• Exercise: Output the entries below word for word, stopping once the line containing "575 180 1185" is done, and omit each picture.

• Data extracts:

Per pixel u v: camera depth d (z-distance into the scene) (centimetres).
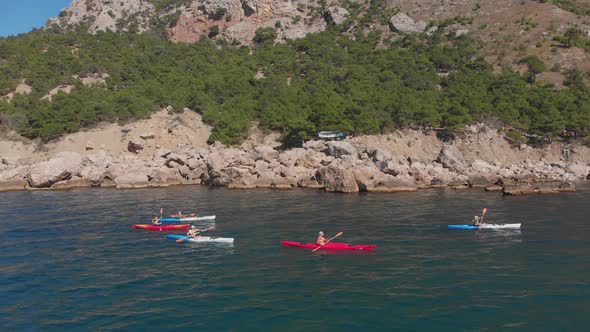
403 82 9712
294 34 15188
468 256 2227
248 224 3166
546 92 9169
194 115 8912
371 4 17725
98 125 8512
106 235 2902
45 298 1714
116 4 19575
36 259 2300
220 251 2409
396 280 1856
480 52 13300
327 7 17312
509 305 1566
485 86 9506
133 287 1820
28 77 10100
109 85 10050
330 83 9812
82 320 1497
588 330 1364
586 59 12100
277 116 8338
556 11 15462
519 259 2156
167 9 19012
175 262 2202
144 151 7931
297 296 1683
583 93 9200
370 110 8000
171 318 1493
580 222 3052
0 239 2794
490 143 7569
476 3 17138
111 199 4759
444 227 2973
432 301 1611
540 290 1714
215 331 1390
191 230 2747
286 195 4844
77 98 9019
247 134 8381
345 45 13575
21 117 8462
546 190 4762
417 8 17488
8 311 1590
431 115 7769
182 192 5344
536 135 7931
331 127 7506
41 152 7869
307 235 2778
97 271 2067
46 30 16888
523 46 13288
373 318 1470
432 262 2119
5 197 5178
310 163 5941
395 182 5141
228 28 16188
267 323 1441
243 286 1809
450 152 6381
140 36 14850
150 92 9412
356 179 5116
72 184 6303
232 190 5469
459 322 1430
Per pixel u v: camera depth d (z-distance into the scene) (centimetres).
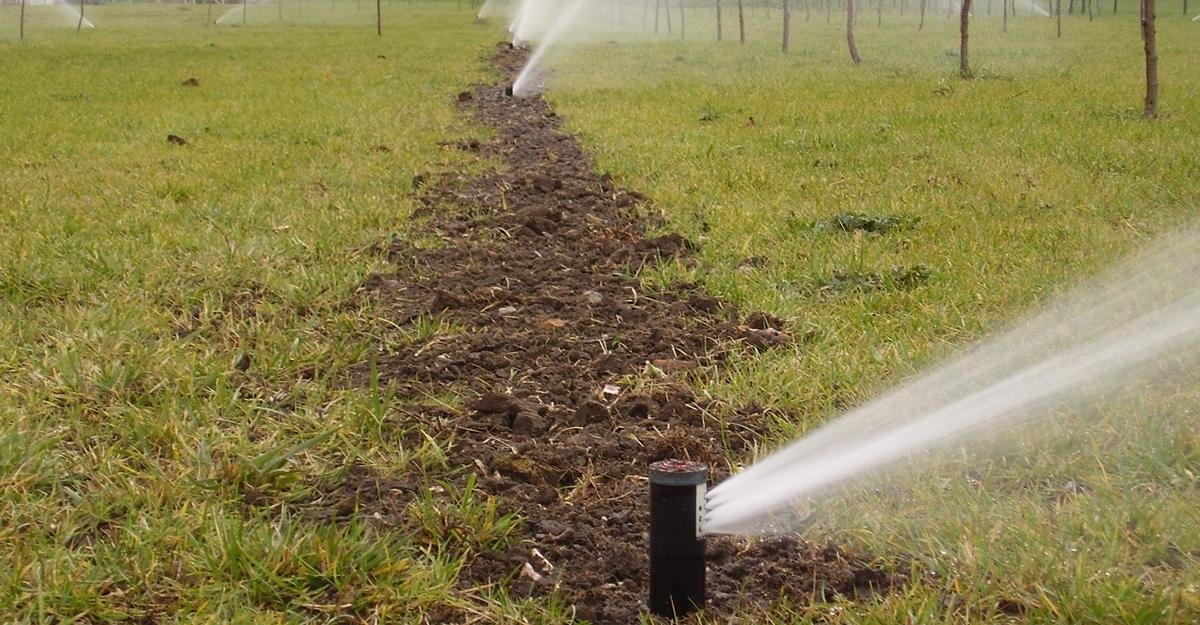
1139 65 2719
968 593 350
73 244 789
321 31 5047
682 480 341
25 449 441
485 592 365
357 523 402
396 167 1241
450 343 613
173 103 2036
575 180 1185
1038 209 939
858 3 7062
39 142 1448
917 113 1683
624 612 354
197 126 1644
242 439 467
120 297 666
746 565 380
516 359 593
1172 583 351
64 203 978
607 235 890
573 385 558
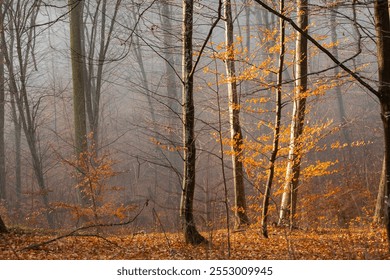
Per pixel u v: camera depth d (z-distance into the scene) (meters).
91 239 13.01
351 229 13.48
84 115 22.41
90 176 18.12
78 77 22.56
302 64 14.62
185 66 11.64
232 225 15.85
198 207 14.31
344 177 19.36
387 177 9.68
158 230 16.12
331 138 29.05
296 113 13.93
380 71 9.41
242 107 13.50
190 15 11.62
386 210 9.84
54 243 12.00
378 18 9.40
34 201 25.58
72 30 22.70
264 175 13.78
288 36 13.46
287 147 13.54
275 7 13.58
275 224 15.10
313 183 17.17
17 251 10.76
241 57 13.56
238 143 13.78
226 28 15.23
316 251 11.16
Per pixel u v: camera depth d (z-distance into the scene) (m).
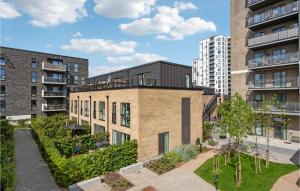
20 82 46.66
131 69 27.19
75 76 56.03
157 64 22.97
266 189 13.44
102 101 25.16
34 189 13.30
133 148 18.09
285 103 27.19
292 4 26.73
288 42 27.83
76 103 34.03
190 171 16.45
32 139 29.31
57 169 14.55
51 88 51.38
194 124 23.80
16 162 18.72
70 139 21.11
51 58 51.59
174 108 21.61
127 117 20.20
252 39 30.91
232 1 35.47
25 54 47.62
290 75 27.86
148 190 13.05
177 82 24.53
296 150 22.86
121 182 14.37
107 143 23.08
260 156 20.08
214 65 119.12
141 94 18.77
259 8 31.69
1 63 44.44
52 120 34.00
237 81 34.34
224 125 17.64
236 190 13.41
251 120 17.14
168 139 20.97
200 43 128.50
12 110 45.41
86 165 14.95
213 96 44.69
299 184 14.01
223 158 19.12
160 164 17.59
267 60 29.31
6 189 10.95
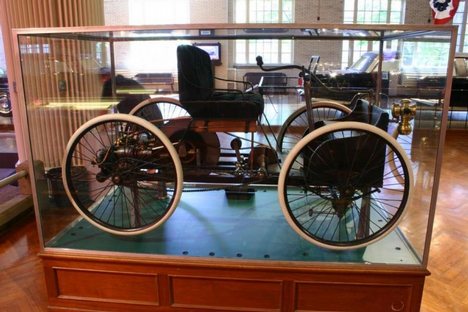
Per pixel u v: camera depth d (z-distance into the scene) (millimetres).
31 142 1900
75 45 2215
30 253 2488
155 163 1942
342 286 1746
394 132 1859
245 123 2086
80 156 2049
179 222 2154
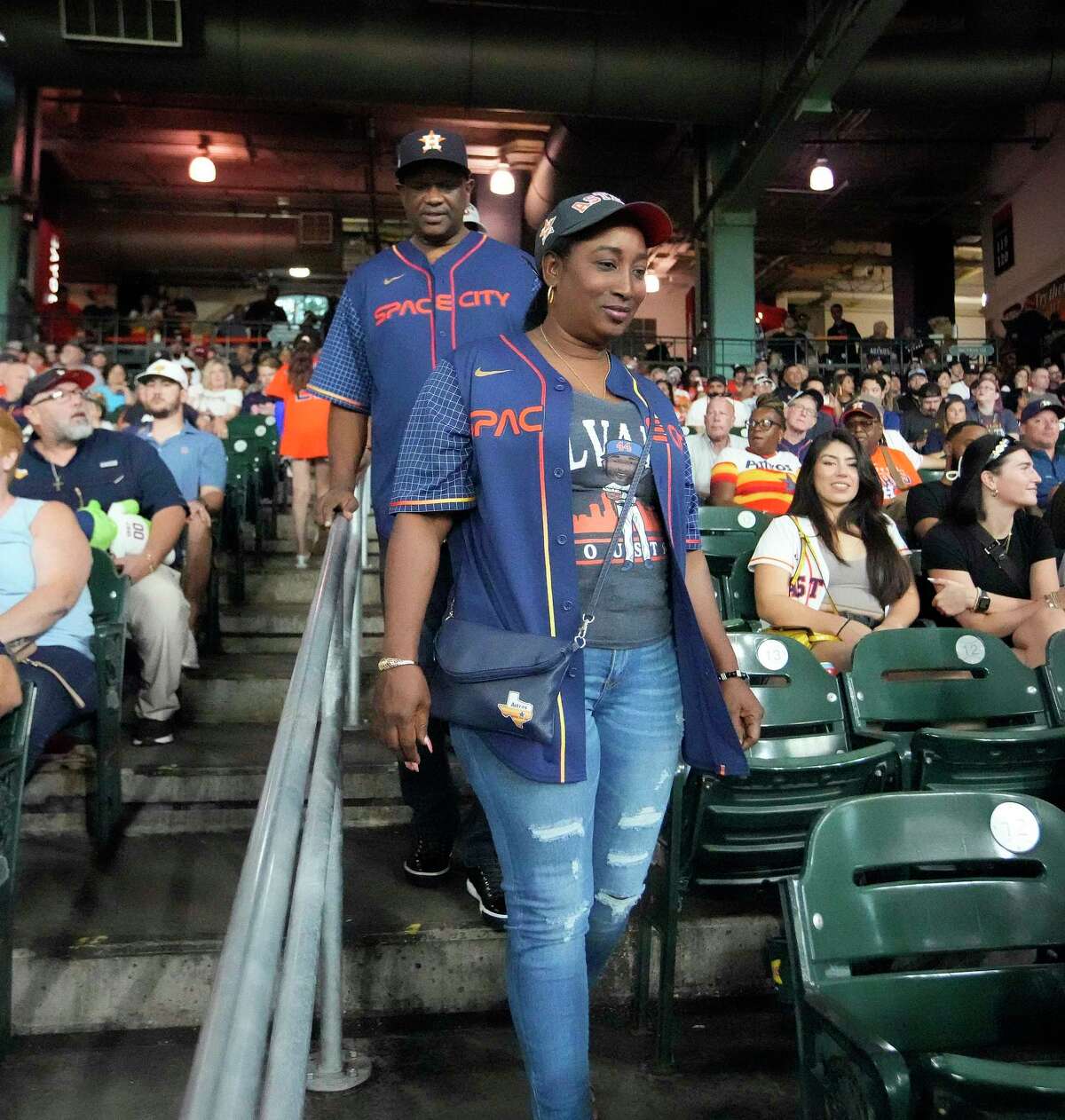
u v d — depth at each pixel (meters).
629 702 1.75
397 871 2.92
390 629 1.65
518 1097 2.14
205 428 7.77
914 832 1.63
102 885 2.81
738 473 5.59
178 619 3.67
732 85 13.33
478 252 2.63
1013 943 1.61
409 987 2.47
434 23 12.88
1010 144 19.27
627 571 1.72
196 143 19.08
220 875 2.90
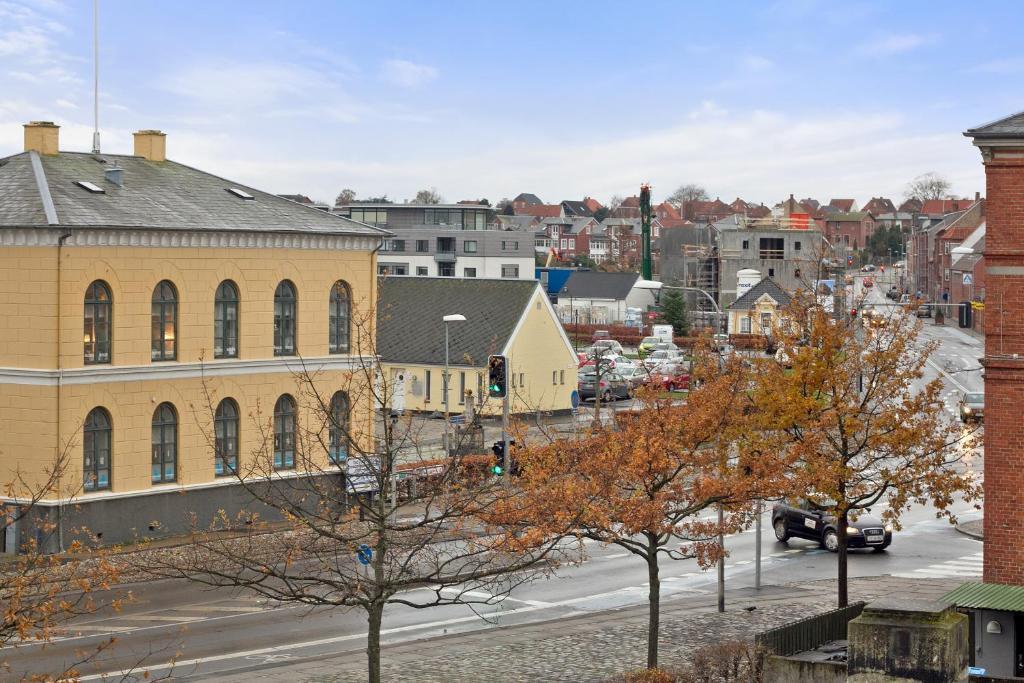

• Task answer:
Per pixel u v: camera depth d (z-distance into the scene) (centimetres).
403 82 9712
294 34 15188
468 256 2227
248 224 3166
546 92 9169
194 115 8912
371 4 17725
98 125 8512
106 235 2902
45 298 1714
116 4 19575
36 259 2300
220 251 2409
396 280 1856
480 52 13300
327 7 17312
509 305 1566
485 86 9506
133 287 1820
28 77 10100
109 85 10050
330 83 9812
82 320 1497
588 330 1364
586 59 12100
277 116 8338
556 11 15462
519 259 2156
167 9 19012
175 262 2202
144 151 7931
297 296 1683
583 93 9200
370 110 8000
171 318 1493
580 222 3052
0 239 2794
490 143 7569
476 3 17138
111 199 4759
444 227 2973
432 301 1611
540 290 1714
215 331 1390
191 230 2747
286 195 4844
77 98 9019
247 134 8381
345 45 13575
21 117 8462
546 190 4762
417 8 17488
8 311 1590
431 115 7769
182 192 5344
536 135 7931
331 127 7506
41 152 7869
307 235 2778
97 271 2067
46 30 16888
523 46 13288
373 318 1470
432 262 2119
5 197 5178
310 163 5941
395 182 5141
228 28 16188
267 323 1441
243 286 1809
450 152 6381
140 36 14850
150 92 9412
356 179 5116
72 184 6303
232 190 5469
459 322 1430
Per pixel u v: camera depth d (z-distance into the scene) (centimetres).
1139 65 2719
968 593 350
73 244 789
321 31 5047
682 480 341
25 449 441
485 592 365
357 523 402
396 167 1241
450 343 613
173 103 2036
575 180 1185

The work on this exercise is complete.